» Passage to read:

+-------+

The Press Complaints Commission took several months to decide what to do about this attack. It decided to do nothing.
According to the PCC's own report, it received over 800 complaints about Burchill's article (which was reprinted by Toby Young in the Daily Telegraph after the Observer removed it from its website and issued an apology). These 800 complaints effectively fell on deaf ears, however.
Not only did the PCC decide that a single article cannot constitute harassment (a definition that runs contrary to the Protection Against Harassment Act 1996) but it also decided that it had no power under Article 12 of its own charter to censure anyone who defames an entire group of people instead of an individual. According to the Press Complaints Commission, columnists are free to make the vilest remarks they can think of, as long as they don't target a specific person.
It didn't take long for someone to fall foul of this little loophole.
Back on the 20th of December, Richard Littlejohn launched a tirade against schoolteacher Lucy Meadows in the Daily Mail. Ms Meadows had done nothing wrong – by all accounts she was a good teacher – but Littlejohn singled her out for attack in his national column because she was a transsexual woman teaching primary school children. It seems that in the mind of Richard Littlejohn, this is a hideous assault on our children's innocence.
During his 944-word assault on an innocent person, Littlejohn not only constantly referred to Ms Meadows as “he” but also by her birth name, which she had changed in order to transition. The online version of the article was edited the day after publication but the only part that was obviously changed was the headline. The web address and web page title clearly show the article originally carried Ms Meadows' original name right there in the headline.

+-------+

» Work request A: Reproduce verbatim the lines of the chart analysis data listing, from the one containing "B: Minas y canteras: Sueldos" down to and including the one containing "E: Distribucion de".
» Work request B: Pick up the article on the Press Complaints Commission at the point where it stops, and continue writing it.
The listing that comes next has no connection to the article on the Press Complaints Commission.

» Chart analysis data:
+-------+

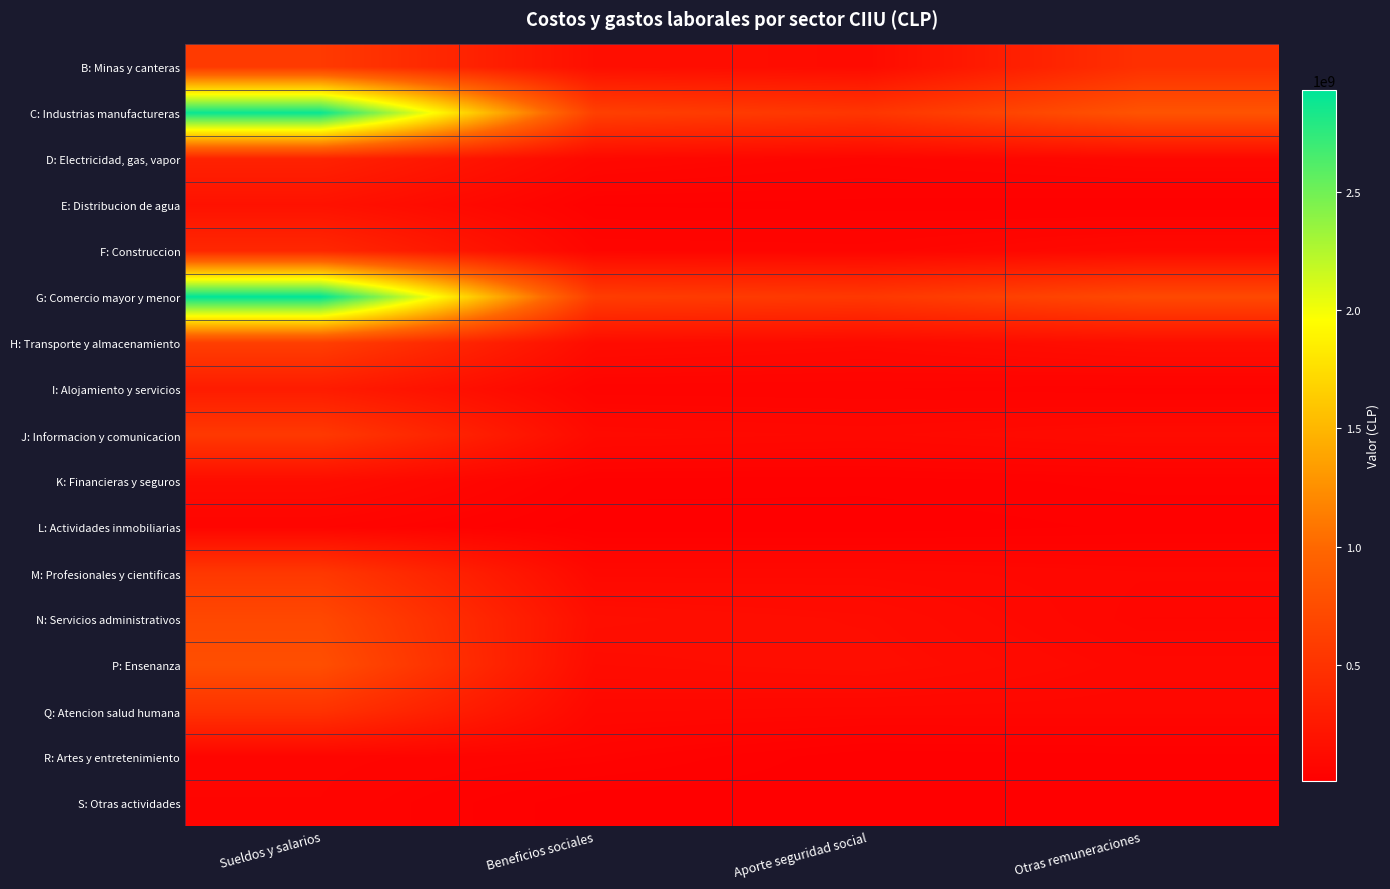

Reading left to right, what are all the values shown in this chart?

B: Minas y canteras: Sueldos y salarios=564994668.2	Beneficios sociales=155970535.3	Aporte seguridad social=124352819.9	Otras remuneraciones=472362256.2
C: Industrias manufactureras: Sueldos y salarios=2893958883.4	Beneficios sociales=623871115.4	Aporte seguridad social=526247880.5	Otras remuneraciones=810809378.4
D: Electricidad, gas, vapor: Sueldos y salarios=338916241.4	Beneficios sociales=95332817.6	Aporte seguridad social=65477354.0	Otras remuneraciones=90811578.2
E: Distribucion de agua: Sueldos y salarios=185030701.2	Beneficios sociales=32102598.6	Aporte seguridad social=27990049.4	Otras remuneraciones=22946790.4
F: Construccion: Sueldos y salarios=392110602.1	Beneficios sociales=72320450.2	Aporte seguridad social=67398400.7	Otras remuneraciones=107479891.9
G: Comercio mayor y menor: Sueldos y salarios=2931469977.5	Beneficios sociales=594242296.6	Aporte seguridad social=550085250.1	Otras remuneraciones=710087879.4
H: Transporte y almacenamiento: Sueldos y salarios=610113465.2	Beneficios sociales=131770938.6	Aporte seguridad social=111081233.7	Otras remuneraciones=151752511.7
I: Alojamiento y servicios: Sueldos y salarios=278946978.8	Beneficios sociales=54315381.2	Aporte seguridad social=50977604.5	Otras remuneraciones=41884305.6
J: Informacion y comunicacion: Sueldos y salarios=556151416.8	Beneficios sociales=112173649.4	Aporte seguridad social=98726618.2	Otras remuneraciones=123435365.7
K: Financieras y seguros: Sueldos y salarios=136047279.1	Beneficios sociales=28483760.5	Aporte seguridad social=26730017.7	Otras remuneraciones=37048724.5
L: Actividades inmobiliarias: Sueldos y salarios=62590308.6	Beneficios sociales=12608658.9	Aporte seguridad social=11805925.4	Otras remuneraciones=24560253.0
M: Profesionales y cientificas: Sueldos y salarios=548506960.5	Beneficios sociales=96286092.3	Aporte seguridad social=97281816.6	Otras remuneraciones=80059821.1
N: Servicios administrativos: Sueldos y salarios=701436778.6	Beneficios sociales=151875682.1	Aporte seguridad social=133371221.3	Otras remuneraciones=72784276.2
P: Ensenanza: Sueldos y salarios=763469379.6	Beneficios sociales=129716015.2	Aporte seguridad social=143879708.0	Otras remuneraciones=94553589.9
Q: Atencion salud humana: Sueldos y salarios=495648303.1	Beneficios sociales=92394832.1	Aporte seguridad social=85184977.0	Otras remuneraciones=83036130.7
R: Artes y entretenimiento: Sueldos y salarios=65981010.4	Beneficios sociales=50029712.3	Aporte seguridad social=11206410.6	Otras remuneraciones=17919317.0
S: Otras actividades: Sueldos y salarios=61099537.9	Beneficios sociales=10908689.9	Aporte seguridad social=11432667.1	Otras remuneraciones=10355278.5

+-------+

» Final answer A:
B: Minas y canteras: Sueldos y salarios=564994668.2	Beneficios sociales=155970535.3	Aporte seguridad social=124352819.9	Otras remuneraciones=472362256.2
C: Industrias manufactureras: Sueldos y salarios=2893958883.4	Beneficios sociales=623871115.4	Aporte seguridad social=526247880.5	Otras remuneraciones=810809378.4
D: Electricidad, gas, vapor: Sueldos y salarios=338916241.4	Beneficios sociales=95332817.6	Aporte seguridad social=65477354.0	Otras remuneraciones=90811578.2
E: Distribucion de agua: Sueldos y salarios=185030701.2	Beneficios sociales=32102598.6	Aporte seguridad social=27990049.4	Otras remuneraciones=22946790.4

» Final answer B:
Under current legislation, transgendered people have no protection against hate crimes of this nature. The only recourse is the Press Complaints Commission, and defamation law but both are slow processes. Moreover, they are protection after the fact – once something attacking a transsexual person is published, the victim can begin to fight back. By then it is too late.
Lucy Meadows was subjected to a brutal hate campaign as a result of her transsexuality being broadcast to the country in the national press. Her privacy was brutally violated and any recourse after the fact would not help her. The courts and the PCC couldn't stop the death threats because they can't turn back time to stop the instigating article being printed.
What the transgendered community needs is effective legislation to protect them from hate crimes and generalised abuse. We need the same protections any vulnerable minority needs.
Lucy died because the press is free to subject transgendered people to ridicule and abuse. She is not the first victim in this constant campaign. It's time to make sure she is the last.